12/31/2010. Remarks by Johan Visschedijk: "Towards the end of WW II, Fairchild Aircraft began the design of a new bush aircraft. J.A.T. Butler was Chief Engineer, J.J. Walker Assistant Chief Engineer, E.H. Higgins Assistant Designer, and E. Kosko and R.D. Richmond were in charge of stressing and aerodynamics respectively.
The aircraft was the F-11 Husky and incorporated a number of features which were to make it popular with its users. The rear fuselage was upswept which permitted a large rear door for loading long articles, including canoes, and making it possible when used as a seaplane to heel the Husky onto a beach and unload the cargo without getting one's feet wet. There were also large side doors for conventional loading.
The rudder was interchangeable with the elevators and the flaps and the left and right ailerons were also interchangeable. A high aspect ratio wing with slotted flaps was chosen for good performance. The fuel tanks, like the DHC-2's which followed, were located in the fuselage for accessibility. Accommodation was provided for two pilots, and eight passengers could be seated on bench seats or up to seven in individual chairs.
An intended tricycle undercarriage and a cantilever float chassis were never developed. The fuselage and the fin and tailplane were of aluminum stressed-skin construction. The wing was an all-metal structure but fabric covered aft of the front spar on the upper surface and between the spars on the lower surface. The flaps, and control surfaces were of fabric-covered metal construction.
Powered by a 450 hp Pratt & Whitney Wasp Jr. the F-11-1 prototype, CF-BQC, was first flown on 14 June, 1946, from the St. Lawrence at Longueuil by A.M. McKenzie. For that flight only, small rectangular fins were mounted at each tailplane tip.
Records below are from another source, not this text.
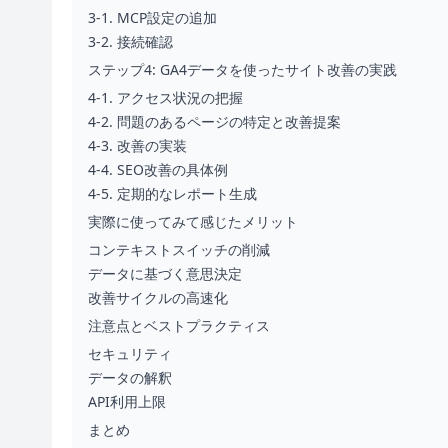
3-1. MCP設定の追加
3-2. 接続確認
ステップ4: GA4データを使ったサイト改善の実践
4-1. アクセス状況の把握
4-2. 問題のあるページの特定と改善提案
4-3. 改善の実装
4-4. SEO改善の具体例
4-5. 定期的なレポート生成
実際に使ってみて感じたメリット
コンテキストスイッチの削減
データに基づく意思決定
改善サイクルの高速化
注意点とベストプラクティス
セキュリティ
データの解釈
API利用上限
まとめ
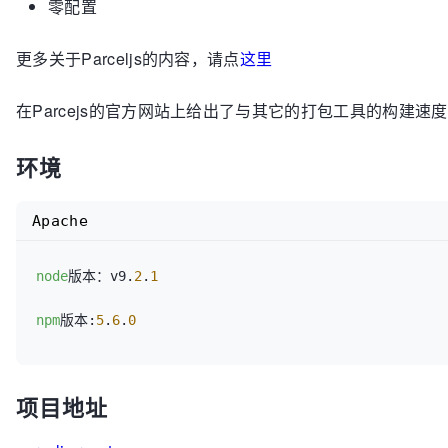
零配置
更多关于Parceljs的内容，请点
这里
在Parcejs的官方网站上给出了与其它的打包工具的构建
环境
Apache
node
版本：v9.
2
.
1
npm
版本:
5
.
6
.
0
项目地址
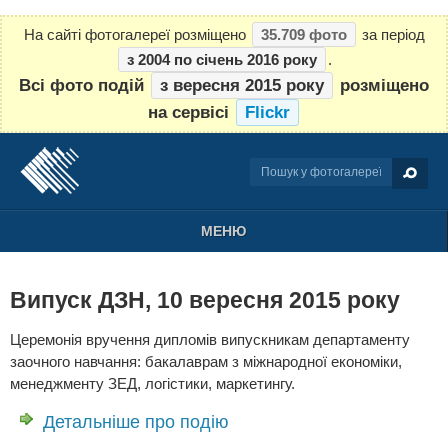
На сайті фотогалереї розміщено
35.709 фото
за період
з 2004 по січень 2016 року
.
Всі фото подій
з вересня 2015 року
розміщено
на сервісі
Flickr
МЕНЮ
Випуск ДЗН, 10 вересня 2015 року
Церемонія вручення дипломів випускникам департаменту
заочного навчання: бакалаврам з міжнародної економіки,
менеджменту ЗЕД, логістики, маркетингу.
Детальніше про подію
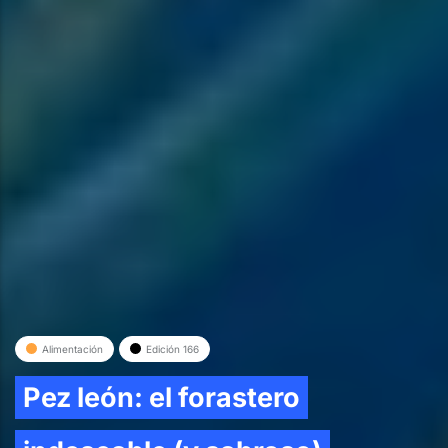
Alimentación
Edición 166
Pez león: el forastero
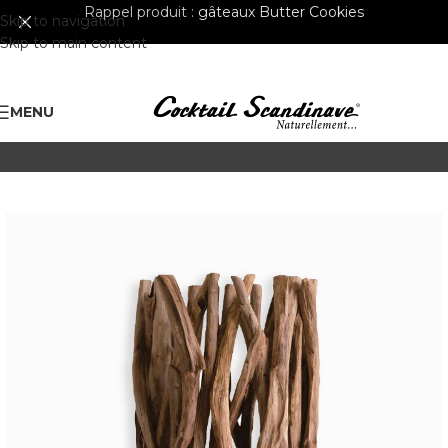
Rappel produit :
gâteaux Butter Cookies
Skip to navigation
Skip to main content
MENU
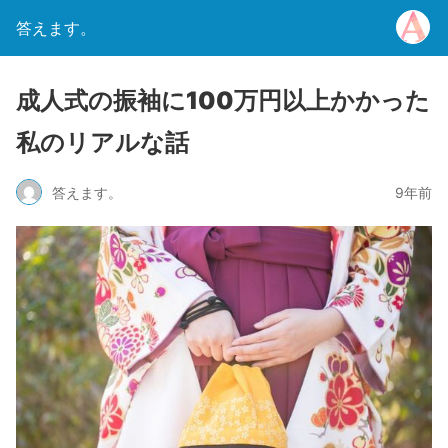
答えます。
成人式の振袖に100万円以上かかった
私のリアルな話
答えます。
9年前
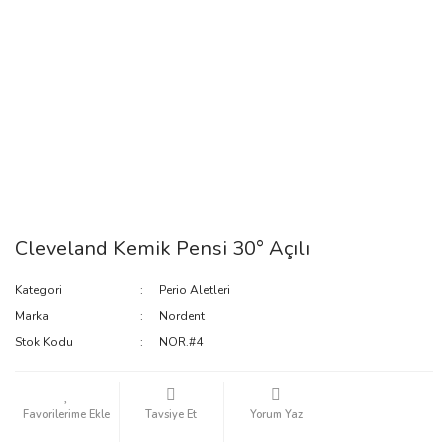
Cleveland Kemik Pensi 30° Açılı
Kategori
Perio Aletleri
Marka
Nordent
Stok Kodu
NOR.#4
Tavsiye Et
Yorum Yaz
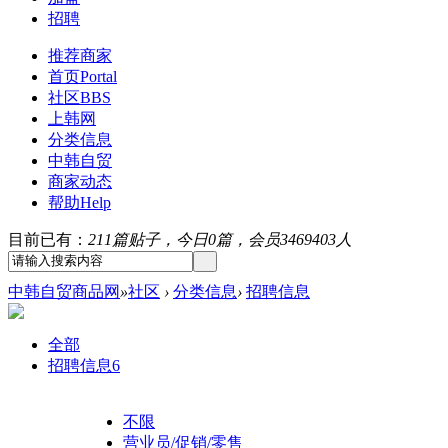
招聘
推荐商家
首页
Portal
社区
BBS
上韩网
分类信息
中韩自贸
商家动态
帮助
Help
目前已有：
211篇贴子，今日0篇，会员3469403人
中韩自贸商品网
»
社区
›
分类信息
›
招聘信息
全部
招聘信息
6
不限
营业员/促销/零售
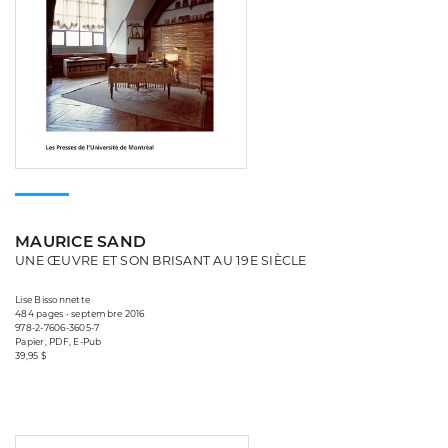
MAURICE SAND
UNE ŒUVRE ET SON BRISANT AU 19E SIÈCLE
Lise Bissonnette
484 pages • septembre 2016
978-2-7606-3605-7
Papier, PDF, E-Pub
39,95 $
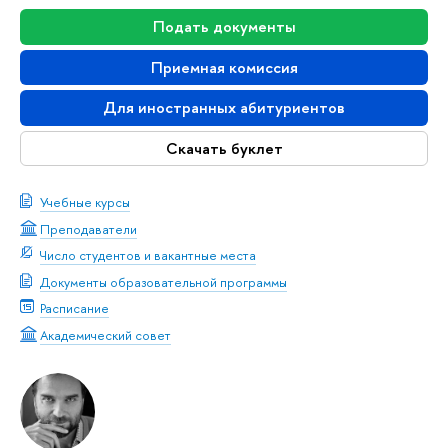
Подать документы
Приемная комиссия
Для иностранных абитуриентов
Скачать буклет
Учебные курсы
Преподаватели
Число студентов и вакантные места
Документы образовательной программы
Расписание
Академический совет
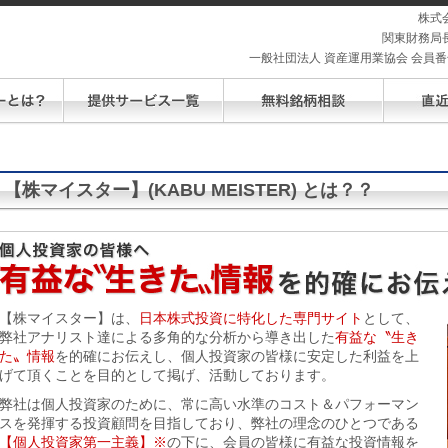
株式
関東財務局長
一般社団法人 資産運用業協会 会員番号 
【株マイスター】(KABU MEISTER) とは？？
【株マイスター】は、
日本株式投資に特化した専門サイト
として、
弊社アナリスト達による多角的な分析から導き出した
有益な〝生き
た〟情報
を的確にお伝えし、個人投資家の皆様に安定した利益を上
げて頂くことを目的として掲げ、活動しております。
弊社は個人投資家のために、常に高い水準のコスト＆パフォーマン
スを発揮する投資顧問を目指しており、弊社の理念のひとつである
【個人投資家第一主義】※
の下に、会員の皆様に有益な投資情報を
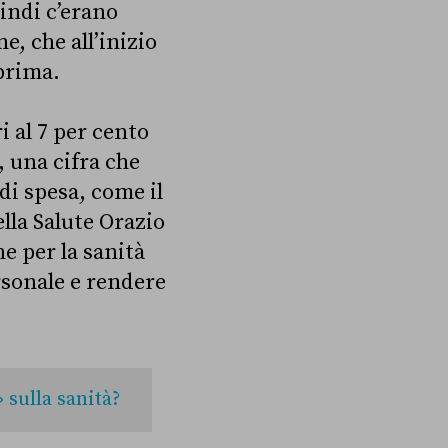
indi c’erano
e, che all’inizio
 prima.
i al 7 per cento
, una cifra che
di spesa, come il
ella Salute Orazio
e per la sanità
rsonale e rendere
 sulla sanità?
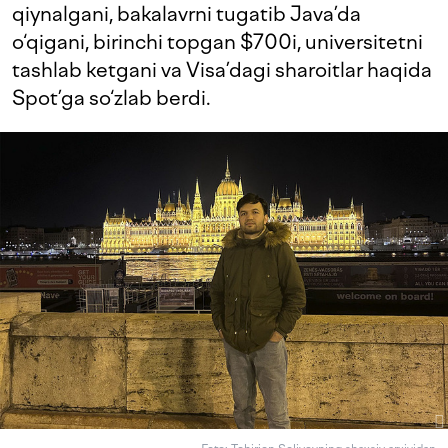
qiynalgani, bakalavrni tugatib Java’da
o‘qigani, birinchi topgan $700i, universitetni
tashlab ketgani va Visa’dagi sharoitlar haqida
Spot’ga so‘zlab berdi.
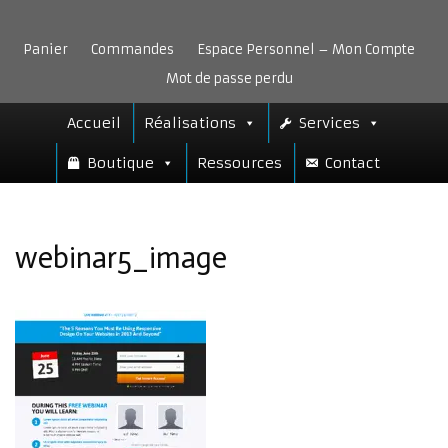
Aller
au
Panier
Commandes
Espace Personnel – Mon Compte
contenu
Mot de passe perdu
Accueil
Réalisations
Services
Boutique
Ressources
Contact
webinar5_image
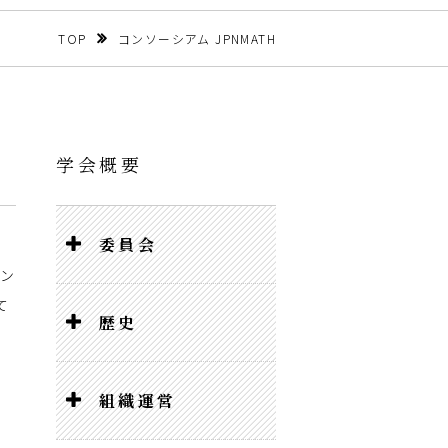
TOP
コンソーシアム JPNMATH
学会概要
委員会
コン
て
歴史
組織運営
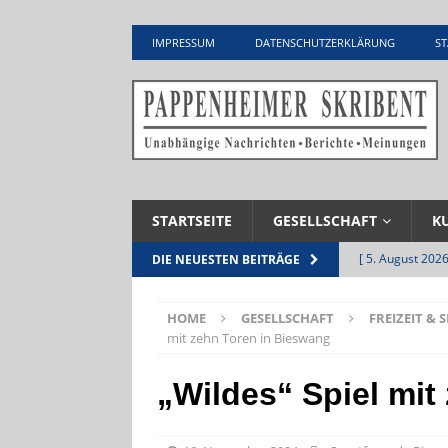
IMPRESSUM
DATENSCHUTZERKLÄRUNG
ST
STARTSEITE
GESELLSCHAFT
K
[ 5. August 2026
DIE NEUESTEN BEITRÄGE
UNTERNEHME
HOME
GESELLSCHAFT
FREIZEIT & 
[ 5. August 2026
mit zehn Toren in Bieswang
Zementwerk
„Wildes“ Spiel mit
[ 4. August 2026
VERANSTALTU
Only twelve Huskies were made because Fairchild Aircraft went out of business due to the bankruptcy of its subsidiary, Fairchild Industries Ltd, which had been started to make prefabricated houses.
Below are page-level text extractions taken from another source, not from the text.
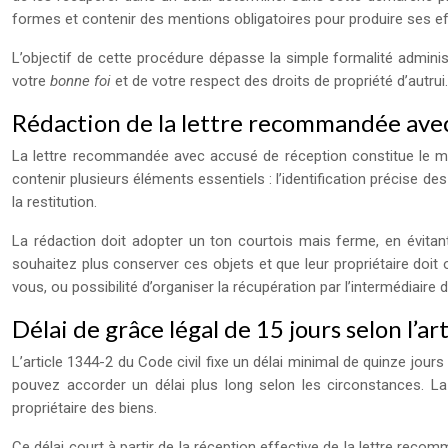
formes et contenir des mentions obligatoires pour produire ses eff
L’objectif de cette procédure dépasse la simple formalité administr
votre
bonne foi
et de votre respect des droits de propriété d’autr
Rédaction de la lettre recommandée avec
La lettre recommandée avec accusé de réception constitue le moy
contenir plusieurs éléments essentiels : l’identification précise 
la restitution.
La rédaction doit adopter un ton courtois mais ferme, en évitan
souhaitez plus conserver ces objets et que leur propriétaire doit
vous, ou possibilité d’organiser la récupération par l’intermédiaire d’
Délai de grâce légal de 15 jours selon l’ar
L’article 1344-2 du Code civil fixe un délai minimal de quinze jo
pouvez accorder un délai plus long selon les circonstances. L
propriétaire des biens.
Ce délai court à partir de la réception effective de la lettre reco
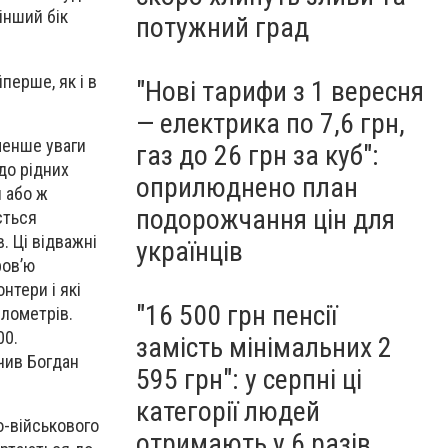
інший бік
потужний град
перше, як і в
"Нові тарифи з 1 вересня
— електрика по 7,6 грн,
йменше уваги
газ до 26 грн за куб":
до рідних
оприлюднено план
и або ж
подорожчання цін для
ється
. Ці відважні
українців
ров’ю
нтери і які
"16 500 грн пенсії
ілометрів.
00.
замість мінімальних 2
чив Богдан
595 грн": у серпні ці
категорії людей
о-військового
отримають у 6 разів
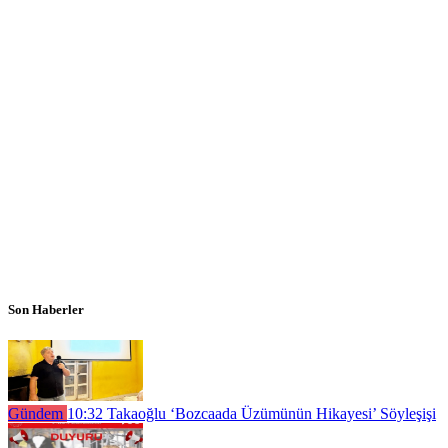
Son Haberler
Gündem
10:32
Takaoğlu ‘Bozcaada Üzümünün Hikayesi’ Söyleşişi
The Husky's users thought very well of it, although it was underpowered. Nickel Belt Airways initially bought the design rights which were later acquired by Boreal Airways. Neither company used the rights which were then acquired by Husky Aircraft of Vancouver. Husky Aircraft designed a 550 hp Alvis Leonides 503/8 or 514/880 installation with a three-blade propeller and this was fitted on CF-EIM by Vancouver Aircraft Sales. Redesignated F-11-2, CF-EIM-X (the 'X' was temporary) was first flown by A. M. McKenzie, then vice president of Husky Aircraft at Vancouver, on 6 July, 1956.
Peter Carbin remarks: "My father, Orval W. Carbin, flew this airplane after he was discharged from the RCAF. He served in WW II as crew chief in a Handley Page Halifax B.Mk.II. He learned to fly in a Tiger Moth and also flew the Avro Anson. After his bush flying experience in Northern Canada he became employed at Avro Canada where he worked on the Arrow. He eventually moved to the USA where he passed away. I would appreciate hearing from anyone who knew my father during his time in the RCAF."
Of the six Huskies converted to F-11-2 standard, only the prototype installation was done by Husky Aircraft. Industrial Wings, a subsidiary of Harrison Airways, Vancouver, bought the Husky rights in 1970, and more powerful engines were planned including a propeller-turbine in 1975 but none materialized, and Husky production was never resumed. The more powerful
F-11-2 proved to be a most popular aircraft and the type saw most of its service in British Columbia."